Materials provided

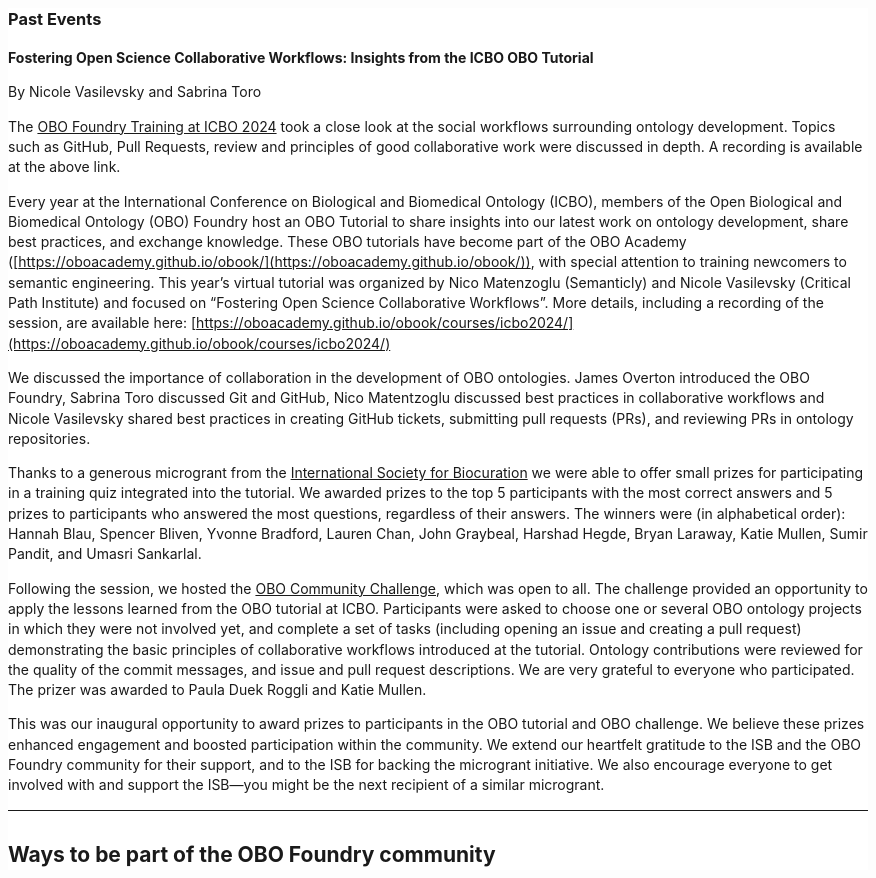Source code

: 
### Past Events

**Fostering Open Science Collaborative Workflows: Insights from the ICBO OBO Tutorial**

By Nicole Vasilevsky and Sabrina Toro

The [OBO Foundry Training at ICBO 2024](https://oboacademy.github.io/obook/courses/icbo2024/) took a close look at the social workflows surrounding ontology development. Topics such as GitHub, Pull Requests, review and principles of good collaborative work were discussed in depth. A recording is available at the above link.

Every year at the International Conference on Biological and Biomedical Ontology (ICBO), members of the Open Biological and Biomedical Ontology (OBO) Foundry host an OBO Tutorial to share insights into our latest work on ontology development, share best practices, and exchange knowledge. These OBO tutorials have become part of the OBO Academy ([https://oboacademy.github.io/obook/](https://oboacademy.github.io/obook/)), with special attention to training newcomers to semantic engineering. This year’s virtual tutorial was organized by Nico Matenzoglu (Semanticly) and Nicole Vasilevsky (Critical Path Institute) and focused on “Fostering Open Science Collaborative Workflows”. More details, including a recording of the session, are available here: [https://oboacademy.github.io/obook/courses/icbo2024/](https://oboacademy.github.io/obook/courses/icbo2024/)

We discussed the importance of collaboration in the development of OBO ontologies. James Overton introduced the OBO Foundry, Sabrina Toro discussed Git and GitHub, Nico Matentzoglu discussed best practices in collaborative workflows and Nicole Vasilevsky shared best practices in creating GitHub tickets, submitting pull requests (PRs), and reviewing PRs in ontology repositories. 

Thanks to a generous microgrant from the [International Society for Biocuration](https://www.biocuration.org/) we were able to offer small prizes for participating in a training quiz integrated into the tutorial. We awarded prizes to the top 5 participants with the most correct answers and 5 prizes to participants who answered the most questions, regardless of their answers. The winners were (in alphabetical order): Hannah Blau, Spencer Bliven, Yvonne Bradford, Lauren Chan, John Graybeal, Harshad Hegde, Bryan Laraway, Katie Mullen, Sumir Pandit, and Umasri Sankarlal.

Following the session, we hosted the [OBO Community Challenge](https://github.com/OBOAcademy/obook/issues/508), which was open to all. The challenge provided an opportunity to apply the lessons learned from the OBO tutorial at ICBO. Participants were asked to choose one or several OBO ontology projects in which they were not involved yet, and complete a set of tasks (including opening an issue and creating a pull request) demonstrating the basic principles of collaborative workflows introduced at the tutorial. Ontology contributions were reviewed for the quality of the commit messages, and issue and pull request descriptions. We are very grateful to everyone who participated. The prizer was awarded to Paula Duek Roggli and Katie Mullen. 

This was our inaugural opportunity to award prizes to participants in the OBO tutorial and OBO challenge. We believe these prizes enhanced engagement and boosted participation within the community. We extend our heartfelt gratitude to the ISB and the OBO Foundry community for their support, and to the ISB for backing the microgrant initiative. We also encourage everyone to get involved with and support the ISB—you might be the next recipient of a similar microgrant.


---


## Ways to be part of the OBO Foundry community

What the task asks
What is needed is an exact repeat of the records, with every picture left out.

Exercise result
Source code

: 
### Past Events

**Fostering Open Science Collaborative Workflows: Insights from the ICBO OBO Tutorial**

By Nicole Vasilevsky and Sabrina Toro

The [OBO Foundry Training at ICBO 2024](https://oboacademy.github.io/obook/courses/icbo2024/) took a close look at the social workflows surrounding ontology development. Topics such as GitHub, Pull Requests, review and principles of good collaborative work were discussed in depth. A recording is available at the above link.

Every year at the International Conference on Biological and Biomedical Ontology (ICBO), members of the Open Biological and Biomedical Ontology (OBO) Foundry host an OBO Tutorial to share insights into our latest work on ontology development, share best practices, and exchange knowledge. These OBO tutorials have become part of the OBO Academy ([https://oboacademy.github.io/obook/](https://oboacademy.github.io/obook/)), with special attention to training newcomers to semantic engineering. This year’s virtual tutorial was organized by Nico Matenzoglu (Semanticly) and Nicole Vasilevsky (Critical Path Institute) and focused on “Fostering Open Science Collaborative Workflows”. More details, including a recording of the session, are available here: [https://oboacademy.github.io/obook/courses/icbo2024/](https://oboacademy.github.io/obook/courses/icbo2024/)

We discussed the importance of collaboration in the development of OBO ontologies. James Overton introduced the OBO Foundry, Sabrina Toro discussed Git and GitHub, Nico Matentzoglu discussed best practices in collaborative workflows and Nicole Vasilevsky shared best practices in creating GitHub tickets, submitting pull requests (PRs), and reviewing PRs in ontology repositories. 

Thanks to a generous microgrant from the [International Society for Biocuration](https://www.biocuration.org/) we were able to offer small prizes for participating in a training quiz integrated into the tutorial. We awarded prizes to the top 5 participants with the most correct answers and 5 prizes to participants who answered the most questions, regardless of their answers. The winners were (in alphabetical order): Hannah Blau, Spencer Bliven, Yvonne Bradford, Lauren Chan, John Graybeal, Harshad Hegde, Bryan Laraway, Katie Mullen, Sumir Pandit, and Umasri Sankarlal.

Following the session, we hosted the [OBO Community Challenge](https://github.com/OBOAcademy/obook/issues/508), which was open to all. The challenge provided an opportunity to apply the lessons learned from the OBO tutorial at ICBO. Participants were asked to choose one or several OBO ontology projects in which they were not involved yet, and complete a set of tasks (including opening an issue and creating a pull request) demonstrating the basic principles of collaborative workflows introduced at the tutorial. Ontology contributions were reviewed for the quality of the commit messages, and issue and pull request descriptions. We are very grateful to everyone who participated. The prizer was awarded to Paula Duek Roggli and Katie Mullen. 

This was our inaugural opportunity to award prizes to participants in the OBO tutorial and OBO challenge. We believe these prizes enhanced engagement and boosted participation within the community. We extend our heartfelt gratitude to the ISB and the OBO Foundry community for their support, and to the ISB for backing the microgrant initiative. We also encourage everyone to get involved with and support the ISB—you might be the next recipient of a similar microgrant.


---


## Ways to be part of the OBO Foundry community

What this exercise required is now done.